What you are asked to do → Your answer should be every line from the records that contains "ihrer".
── Excerpted data ──
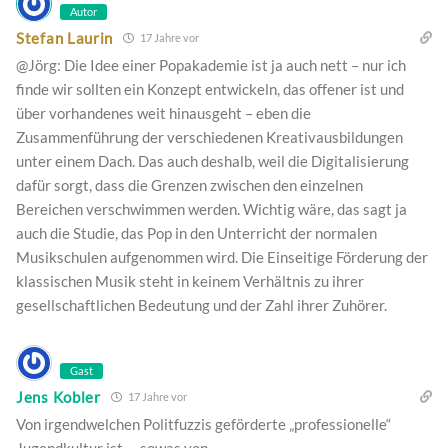
Autor
Stefan Laurin
17 Jahre vor
@Jörg: Die Idee einer Popakademie ist ja auch nett – nur ich
finde wir sollten ein Konzept entwickeln, das offener ist und
über vorhandenes weit hinausgeht – eben die
Zusammenführung der verschiedenen Kreativausbildungen
unter einem Dach. Das auch deshalb, weil die Digitalisierung
dafür sorgt, dass die Grenzen zwischen den einzelnen
Bereichen verschwimmen werden. Wichtig wäre, das sagt ja
auch die Studie, das Pop in den Unterricht der normalen
Musikschulen aufgenommen wird. Die Einseitige Förderung der
klassischen Musik steht in keinem Verhältnis zu ihrer
gesellschaftlichen Bedeutung und der Zahl ihrer Zuhörer.
Gast
Jens Kobler
17 Jahre vor
Von irgendwelchen Politfuzzis geförderte „professionelle“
───
Answer to the problem →
klassischen Musik steht in keinem Verhältnis zu ihrer
gesellschaftlichen Bedeutung und der Zahl ihrer Zuhörer.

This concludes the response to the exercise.